Work task:
Should any entry look odd, write it out exactly anyway, along with all the rest.

Material for the task:
☆ ☆ ☆ ☆

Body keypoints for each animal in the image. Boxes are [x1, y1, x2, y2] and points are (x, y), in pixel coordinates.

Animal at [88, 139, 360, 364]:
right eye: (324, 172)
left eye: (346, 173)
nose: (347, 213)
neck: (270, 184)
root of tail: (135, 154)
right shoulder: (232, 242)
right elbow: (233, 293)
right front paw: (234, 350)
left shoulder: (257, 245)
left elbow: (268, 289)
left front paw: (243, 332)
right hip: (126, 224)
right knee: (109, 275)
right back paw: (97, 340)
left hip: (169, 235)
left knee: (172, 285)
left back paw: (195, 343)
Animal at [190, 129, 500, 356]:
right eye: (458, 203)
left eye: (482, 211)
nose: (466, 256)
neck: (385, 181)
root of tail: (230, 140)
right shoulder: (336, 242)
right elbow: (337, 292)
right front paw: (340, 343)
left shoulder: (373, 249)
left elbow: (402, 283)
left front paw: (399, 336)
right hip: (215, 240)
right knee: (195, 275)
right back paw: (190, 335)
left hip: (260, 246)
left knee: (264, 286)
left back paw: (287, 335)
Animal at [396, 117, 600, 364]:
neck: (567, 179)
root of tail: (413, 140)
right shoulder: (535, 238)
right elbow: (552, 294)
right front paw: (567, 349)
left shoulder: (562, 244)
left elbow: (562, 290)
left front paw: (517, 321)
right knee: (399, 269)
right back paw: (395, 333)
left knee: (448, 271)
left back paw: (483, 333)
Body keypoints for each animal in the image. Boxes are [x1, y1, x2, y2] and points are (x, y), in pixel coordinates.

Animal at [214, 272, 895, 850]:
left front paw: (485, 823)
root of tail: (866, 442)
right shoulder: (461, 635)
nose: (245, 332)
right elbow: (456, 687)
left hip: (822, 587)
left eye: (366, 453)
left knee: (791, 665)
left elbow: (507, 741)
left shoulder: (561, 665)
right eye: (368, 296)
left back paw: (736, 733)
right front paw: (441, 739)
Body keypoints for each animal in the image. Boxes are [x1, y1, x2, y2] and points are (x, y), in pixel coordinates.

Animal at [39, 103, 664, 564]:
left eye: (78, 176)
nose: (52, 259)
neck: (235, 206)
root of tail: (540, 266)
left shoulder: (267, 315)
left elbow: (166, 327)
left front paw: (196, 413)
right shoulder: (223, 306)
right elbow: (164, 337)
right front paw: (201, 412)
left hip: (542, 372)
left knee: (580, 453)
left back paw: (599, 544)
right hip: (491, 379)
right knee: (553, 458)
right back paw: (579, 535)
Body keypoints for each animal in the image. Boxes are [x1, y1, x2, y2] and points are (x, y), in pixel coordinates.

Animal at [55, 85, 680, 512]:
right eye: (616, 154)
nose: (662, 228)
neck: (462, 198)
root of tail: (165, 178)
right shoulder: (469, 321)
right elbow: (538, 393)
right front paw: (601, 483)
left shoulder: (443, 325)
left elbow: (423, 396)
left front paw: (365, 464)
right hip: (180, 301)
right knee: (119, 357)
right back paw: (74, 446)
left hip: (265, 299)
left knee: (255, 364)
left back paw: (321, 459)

☆ ☆ ☆ ☆

Task result:
Body keypoints for each animal in the image. Boxes are [x1, y1, x2, y2] and points are (x, y), in pixel coordinates.

Animal at [88, 139, 360, 364]:
right eye: (324, 172)
left eye: (346, 173)
nose: (347, 213)
neck: (270, 184)
root of tail: (135, 154)
right shoulder: (232, 242)
right elbow: (233, 293)
right front paw: (234, 350)
left shoulder: (257, 245)
left elbow: (268, 289)
left front paw: (243, 332)
right hip: (126, 224)
right knee: (109, 275)
right back paw: (97, 340)
left hip: (169, 235)
left knee: (172, 285)
left back paw: (195, 343)
Animal at [190, 129, 500, 356]:
right eye: (458, 203)
left eye: (482, 211)
nose: (466, 256)
neck: (385, 181)
root of tail: (230, 140)
right shoulder: (336, 242)
right elbow: (337, 292)
right front paw: (340, 343)
left shoulder: (373, 249)
left elbow: (402, 283)
left front paw: (399, 336)
right hip: (215, 240)
right knee: (195, 275)
right back paw: (190, 335)
left hip: (260, 246)
left knee: (264, 286)
left back paw: (287, 335)
Animal at [396, 117, 600, 364]:
neck: (567, 179)
root of tail: (413, 140)
right shoulder: (535, 238)
right elbow: (552, 294)
right front paw: (567, 349)
left shoulder: (562, 244)
left elbow: (562, 290)
left front paw: (517, 321)
right knee: (399, 269)
right back paw: (395, 333)
left knee: (448, 271)
left back paw: (483, 333)
Body keypoints for each animal in the image. Boxes are [x1, y1, x2, y2] and points are (x, y), in pixel coordinates.

Animal at [214, 272, 895, 850]:
left front paw: (485, 823)
root of tail: (866, 442)
right shoulder: (461, 635)
nose: (245, 332)
right elbow: (456, 687)
left hip: (822, 587)
left eye: (366, 453)
left knee: (791, 665)
left elbow: (507, 741)
left shoulder: (561, 665)
right eye: (368, 296)
left back paw: (736, 733)
right front paw: (441, 739)
Body keypoints for each animal in the image. Boxes are [x1, y1, x2, y2] and points are (x, y), in pixel coordinates.

Animal at [39, 103, 664, 564]:
left eye: (78, 176)
nose: (52, 259)
neck: (235, 206)
root of tail: (540, 266)
left shoulder: (267, 315)
left elbow: (166, 327)
left front paw: (196, 413)
right shoulder: (223, 306)
right elbow: (164, 337)
right front paw: (201, 412)
left hip: (542, 372)
left knee: (580, 453)
left back paw: (599, 544)
right hip: (491, 379)
right knee: (553, 458)
right back paw: (579, 535)
Body keypoints for each animal in the image. Boxes are [x1, y1, x2, y2] and points are (x, y), in pixel coordinates.

Animal at [55, 85, 680, 512]:
right eye: (616, 154)
nose: (662, 228)
neck: (462, 198)
root of tail: (165, 178)
right shoulder: (469, 321)
right elbow: (538, 393)
right front paw: (601, 483)
left shoulder: (443, 325)
left elbow: (423, 396)
left front paw: (365, 464)
right hip: (180, 301)
right knee: (119, 357)
right back paw: (74, 446)
left hip: (265, 299)
left knee: (255, 364)
left back paw: (321, 459)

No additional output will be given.